In some circles of the Protestant Church the explanation of the cross has been boiled down into something fairly simple that many people point to. Jesus was punished and died because of our sins, and because of his acceptance of our punishment, we are forgiven of our sins. Although that seems somewhat simple and therefore appealing, it is only one of many views of the cross, and a fairly modern one in comparison to others. What the Roman Catholic and Orthodox Churches believe differs somewhat from this, and some Protestants as well have a slightly different or more nuanced view. All Christian faiths believe that forgiveness of sin is given through Christ; however, the exact mechanism of forgiveness and what the cross has to do with it vary. For instance, why couldn’t God just forgive? God is capable of anything, right? I have certainly forgiven people for things without requiring their severe punishment; certainly God is greater in such things than I. When you really start to look at the cross, it can bring up many questions, and it is my hope that our class will help look at some of them.
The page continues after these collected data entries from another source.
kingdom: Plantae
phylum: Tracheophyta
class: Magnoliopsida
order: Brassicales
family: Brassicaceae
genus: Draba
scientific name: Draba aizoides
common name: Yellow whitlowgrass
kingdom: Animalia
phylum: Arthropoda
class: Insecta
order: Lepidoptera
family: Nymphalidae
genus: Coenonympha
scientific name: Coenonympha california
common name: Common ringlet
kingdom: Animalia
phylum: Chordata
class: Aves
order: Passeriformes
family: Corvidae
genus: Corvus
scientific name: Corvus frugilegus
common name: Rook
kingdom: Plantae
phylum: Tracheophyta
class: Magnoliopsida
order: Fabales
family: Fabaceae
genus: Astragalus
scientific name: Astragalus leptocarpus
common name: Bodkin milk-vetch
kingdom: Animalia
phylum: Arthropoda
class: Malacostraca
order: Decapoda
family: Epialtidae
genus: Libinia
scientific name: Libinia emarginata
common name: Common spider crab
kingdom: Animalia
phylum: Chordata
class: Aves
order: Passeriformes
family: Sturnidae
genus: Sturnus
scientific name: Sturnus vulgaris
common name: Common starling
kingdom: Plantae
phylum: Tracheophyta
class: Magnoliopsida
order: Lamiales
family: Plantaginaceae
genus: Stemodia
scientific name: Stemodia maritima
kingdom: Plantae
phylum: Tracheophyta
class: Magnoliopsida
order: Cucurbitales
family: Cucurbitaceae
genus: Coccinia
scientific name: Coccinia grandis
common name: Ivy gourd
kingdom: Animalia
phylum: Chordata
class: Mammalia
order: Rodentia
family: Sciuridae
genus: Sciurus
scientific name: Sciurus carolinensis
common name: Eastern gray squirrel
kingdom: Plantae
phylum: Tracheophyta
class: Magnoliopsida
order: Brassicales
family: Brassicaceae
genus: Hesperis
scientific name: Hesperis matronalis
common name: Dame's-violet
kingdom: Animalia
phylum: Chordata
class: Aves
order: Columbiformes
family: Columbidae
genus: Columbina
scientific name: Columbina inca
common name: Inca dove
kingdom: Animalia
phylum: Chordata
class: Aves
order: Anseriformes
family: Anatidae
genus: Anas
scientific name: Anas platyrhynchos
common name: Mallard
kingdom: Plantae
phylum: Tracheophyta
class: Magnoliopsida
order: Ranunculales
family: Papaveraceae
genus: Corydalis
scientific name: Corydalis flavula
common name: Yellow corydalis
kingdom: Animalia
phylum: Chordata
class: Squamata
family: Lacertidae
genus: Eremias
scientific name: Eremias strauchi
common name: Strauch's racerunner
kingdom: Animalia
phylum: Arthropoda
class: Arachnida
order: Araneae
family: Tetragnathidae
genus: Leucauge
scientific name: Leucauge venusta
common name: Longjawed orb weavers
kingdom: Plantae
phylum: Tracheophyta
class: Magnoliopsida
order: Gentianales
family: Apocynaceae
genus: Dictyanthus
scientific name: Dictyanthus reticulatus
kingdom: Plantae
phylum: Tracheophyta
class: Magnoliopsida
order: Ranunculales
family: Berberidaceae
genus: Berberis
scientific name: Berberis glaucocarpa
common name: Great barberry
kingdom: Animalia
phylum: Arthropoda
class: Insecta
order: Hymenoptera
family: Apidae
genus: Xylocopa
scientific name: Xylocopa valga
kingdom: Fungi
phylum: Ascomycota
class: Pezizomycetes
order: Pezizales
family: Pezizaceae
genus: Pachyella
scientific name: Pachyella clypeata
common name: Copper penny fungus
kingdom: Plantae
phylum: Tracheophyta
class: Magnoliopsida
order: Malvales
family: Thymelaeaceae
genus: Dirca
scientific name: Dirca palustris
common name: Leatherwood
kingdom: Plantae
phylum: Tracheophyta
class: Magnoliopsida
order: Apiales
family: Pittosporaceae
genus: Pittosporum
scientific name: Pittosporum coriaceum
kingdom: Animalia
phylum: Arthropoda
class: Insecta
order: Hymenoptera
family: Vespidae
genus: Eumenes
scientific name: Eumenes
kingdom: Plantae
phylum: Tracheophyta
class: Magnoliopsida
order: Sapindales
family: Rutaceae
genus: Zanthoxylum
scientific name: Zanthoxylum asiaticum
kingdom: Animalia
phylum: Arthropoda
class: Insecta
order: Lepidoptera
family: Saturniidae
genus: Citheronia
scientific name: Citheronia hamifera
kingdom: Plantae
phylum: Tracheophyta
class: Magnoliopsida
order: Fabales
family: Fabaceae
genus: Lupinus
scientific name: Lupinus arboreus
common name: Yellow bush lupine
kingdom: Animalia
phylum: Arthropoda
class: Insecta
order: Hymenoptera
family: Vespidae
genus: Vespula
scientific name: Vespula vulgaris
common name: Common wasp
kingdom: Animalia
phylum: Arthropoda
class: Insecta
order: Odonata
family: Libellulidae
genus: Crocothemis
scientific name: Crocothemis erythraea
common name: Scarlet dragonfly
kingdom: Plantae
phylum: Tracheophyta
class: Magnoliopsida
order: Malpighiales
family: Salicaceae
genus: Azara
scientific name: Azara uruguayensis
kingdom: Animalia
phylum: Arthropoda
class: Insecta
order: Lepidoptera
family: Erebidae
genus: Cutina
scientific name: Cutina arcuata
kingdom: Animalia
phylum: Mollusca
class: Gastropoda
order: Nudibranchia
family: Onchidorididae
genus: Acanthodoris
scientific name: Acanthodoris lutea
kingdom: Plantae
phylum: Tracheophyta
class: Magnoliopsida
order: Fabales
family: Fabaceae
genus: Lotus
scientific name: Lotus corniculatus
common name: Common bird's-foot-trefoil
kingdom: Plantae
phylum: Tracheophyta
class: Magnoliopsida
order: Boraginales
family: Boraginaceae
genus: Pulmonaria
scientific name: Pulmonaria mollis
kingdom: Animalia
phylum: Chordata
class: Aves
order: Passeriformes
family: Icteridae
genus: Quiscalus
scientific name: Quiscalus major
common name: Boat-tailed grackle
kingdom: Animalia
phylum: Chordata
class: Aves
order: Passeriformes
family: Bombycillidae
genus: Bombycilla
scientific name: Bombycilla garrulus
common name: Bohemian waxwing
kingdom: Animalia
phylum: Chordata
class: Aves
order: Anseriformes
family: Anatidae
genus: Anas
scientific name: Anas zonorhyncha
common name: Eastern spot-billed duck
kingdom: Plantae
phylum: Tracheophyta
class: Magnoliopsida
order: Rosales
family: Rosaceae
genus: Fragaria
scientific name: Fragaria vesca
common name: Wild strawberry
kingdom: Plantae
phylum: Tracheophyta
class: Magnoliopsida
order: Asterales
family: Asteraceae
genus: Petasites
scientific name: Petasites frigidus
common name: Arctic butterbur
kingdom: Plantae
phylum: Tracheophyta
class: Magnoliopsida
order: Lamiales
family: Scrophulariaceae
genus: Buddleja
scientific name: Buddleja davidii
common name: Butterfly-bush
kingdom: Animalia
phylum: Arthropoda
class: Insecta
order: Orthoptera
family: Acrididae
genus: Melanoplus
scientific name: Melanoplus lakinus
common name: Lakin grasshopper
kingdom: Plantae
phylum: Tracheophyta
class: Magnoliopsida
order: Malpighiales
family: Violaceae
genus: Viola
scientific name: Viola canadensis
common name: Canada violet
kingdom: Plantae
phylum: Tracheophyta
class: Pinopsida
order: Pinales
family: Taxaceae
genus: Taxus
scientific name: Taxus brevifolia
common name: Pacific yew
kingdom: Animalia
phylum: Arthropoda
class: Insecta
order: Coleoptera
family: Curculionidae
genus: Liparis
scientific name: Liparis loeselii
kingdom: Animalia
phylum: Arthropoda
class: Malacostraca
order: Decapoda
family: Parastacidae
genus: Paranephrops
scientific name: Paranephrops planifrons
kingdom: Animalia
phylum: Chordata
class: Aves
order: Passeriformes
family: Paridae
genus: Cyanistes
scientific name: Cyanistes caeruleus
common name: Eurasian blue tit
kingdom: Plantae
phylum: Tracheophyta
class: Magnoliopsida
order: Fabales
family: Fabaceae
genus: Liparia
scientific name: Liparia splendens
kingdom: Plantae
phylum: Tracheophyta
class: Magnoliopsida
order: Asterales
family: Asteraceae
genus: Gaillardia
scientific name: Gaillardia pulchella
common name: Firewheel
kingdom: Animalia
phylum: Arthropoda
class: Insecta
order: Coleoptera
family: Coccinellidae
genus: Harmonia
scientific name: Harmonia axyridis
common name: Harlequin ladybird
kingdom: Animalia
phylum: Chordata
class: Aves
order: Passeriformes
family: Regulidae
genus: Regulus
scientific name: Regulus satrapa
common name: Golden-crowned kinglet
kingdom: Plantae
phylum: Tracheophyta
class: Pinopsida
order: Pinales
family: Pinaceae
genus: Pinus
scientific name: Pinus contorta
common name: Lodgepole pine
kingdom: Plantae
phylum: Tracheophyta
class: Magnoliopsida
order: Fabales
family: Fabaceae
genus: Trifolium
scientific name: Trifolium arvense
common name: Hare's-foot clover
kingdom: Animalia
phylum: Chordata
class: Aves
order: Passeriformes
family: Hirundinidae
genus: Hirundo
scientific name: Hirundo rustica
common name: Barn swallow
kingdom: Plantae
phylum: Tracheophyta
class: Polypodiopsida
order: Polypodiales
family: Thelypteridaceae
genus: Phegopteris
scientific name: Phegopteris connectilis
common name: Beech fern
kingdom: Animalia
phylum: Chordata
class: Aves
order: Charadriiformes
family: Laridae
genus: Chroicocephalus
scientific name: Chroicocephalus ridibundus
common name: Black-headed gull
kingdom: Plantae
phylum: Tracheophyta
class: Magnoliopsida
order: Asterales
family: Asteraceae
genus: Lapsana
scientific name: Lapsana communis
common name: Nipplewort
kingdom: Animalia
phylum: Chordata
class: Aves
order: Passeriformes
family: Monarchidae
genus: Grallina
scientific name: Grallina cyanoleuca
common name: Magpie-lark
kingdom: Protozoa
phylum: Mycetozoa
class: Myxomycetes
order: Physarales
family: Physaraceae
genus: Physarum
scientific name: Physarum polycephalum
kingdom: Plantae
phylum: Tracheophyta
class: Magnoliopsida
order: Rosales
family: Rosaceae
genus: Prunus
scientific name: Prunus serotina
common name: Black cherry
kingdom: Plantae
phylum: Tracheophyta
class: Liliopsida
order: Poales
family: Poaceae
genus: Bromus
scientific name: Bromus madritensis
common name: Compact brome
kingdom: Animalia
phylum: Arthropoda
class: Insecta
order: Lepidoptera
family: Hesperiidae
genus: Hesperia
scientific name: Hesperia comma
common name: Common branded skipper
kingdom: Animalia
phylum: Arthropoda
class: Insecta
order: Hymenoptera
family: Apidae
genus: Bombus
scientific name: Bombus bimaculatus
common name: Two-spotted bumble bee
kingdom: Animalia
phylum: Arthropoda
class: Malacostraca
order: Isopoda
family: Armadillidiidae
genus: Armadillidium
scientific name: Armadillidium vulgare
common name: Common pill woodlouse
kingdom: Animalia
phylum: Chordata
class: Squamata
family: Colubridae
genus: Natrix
One thing that we don’t talk about as much when it comes to the cross is the humanity it expresses in Christ. We are often so focused on this question of salvation and whether or not salvation is tied to Christ’s suffering, that we miss the general humanity of Christ’s suffering. All of us in being human have our crosses to bear. All of us suffer, and some a great deal more than others. People who are good to others still suffer; it seems to be a fundamental part of being human. We, however, do not suffer alone. Christ suffers with us in all things. Not only is Christ present with us, but Christ knows what it is to suffer. Christ knows what it is to be human. Jesus led a blameless life, and yet he like all humans still knew suffering. In this and in many other ways, Christ is tied to us and we to him. During times of difficulty in my life I try to remember this, and it gives me comfort. As we enter Lent and ponder our relationship to Christ, I hope that relationship can provide comfort to you as well.